● 文書本文
図8は、実施形態に係る注湯システムの詳細を示す側面図である。
図9は、実施形態に係る注湯システムの詳細を示す平面図である。
図7、
図8及び
図9に示すように、取得部300は、例えばプッシャシリンダ220に設けられる。取得部300は、プッシャシリンダ220のロッド224の伸縮量を取得する。取得部300は、検出器310と、反射器320と、コントローラ330とを有する。
【0061】
検出器310は、例えば光センサである。検出器310は、発光器312及び受光器314を含む。発光器312及び受光器314は、プッシャシリンダ220のシリンダ部222に設けられる。発光器312及び受光器314は、例えば、プッシャシリンダ220の基台(シリンダ部222の一例)に設けられた支持部の端部に配置される。発光器312は、プッシャシリンダ220のロッド224の伸縮方向(Y方向)に向けて、予め定められた所定の時間間隔で光を照射する。発光器312からの光は、例えば水平面に平行である。発光器312は、例えば発光素子であり、反射器320に照射面を向けて光を照射する。受光器314は、発光器312からの光を受光する。受光器314は、例えば受光素子である。

● 表示データ
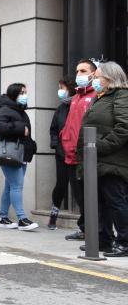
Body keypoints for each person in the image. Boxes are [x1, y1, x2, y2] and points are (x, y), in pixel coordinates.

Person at [78, 61, 128, 257]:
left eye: (97, 76)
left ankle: (124, 241)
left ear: (110, 78)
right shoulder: (101, 97)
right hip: (96, 160)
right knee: (100, 203)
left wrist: (99, 147)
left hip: (112, 160)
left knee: (116, 202)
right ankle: (103, 241)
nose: (94, 80)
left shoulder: (121, 96)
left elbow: (124, 127)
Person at [60, 59, 98, 241]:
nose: (79, 75)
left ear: (93, 74)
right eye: (77, 71)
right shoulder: (75, 97)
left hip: (86, 155)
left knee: (91, 196)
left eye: (83, 71)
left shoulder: (96, 95)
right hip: (70, 154)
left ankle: (96, 232)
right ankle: (85, 229)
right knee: (80, 197)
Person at [0, 83, 38, 231]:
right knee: (17, 186)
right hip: (10, 153)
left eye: (25, 92)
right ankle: (22, 219)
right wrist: (19, 128)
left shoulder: (19, 110)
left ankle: (3, 217)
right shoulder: (5, 109)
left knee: (10, 186)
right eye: (22, 92)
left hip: (20, 153)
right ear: (14, 94)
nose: (25, 95)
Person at [48, 75, 77, 229]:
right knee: (61, 184)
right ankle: (53, 216)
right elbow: (53, 129)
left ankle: (86, 221)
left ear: (70, 89)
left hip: (76, 153)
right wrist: (56, 145)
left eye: (62, 88)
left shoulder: (78, 104)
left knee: (78, 186)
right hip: (61, 153)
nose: (59, 92)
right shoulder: (60, 109)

● 実施作業
文書本文で取得部300が有すると記載されている構成要素を、符号付きですべて列挙してください。

● 作業の回答
検出器310、反射器320、コントローラ330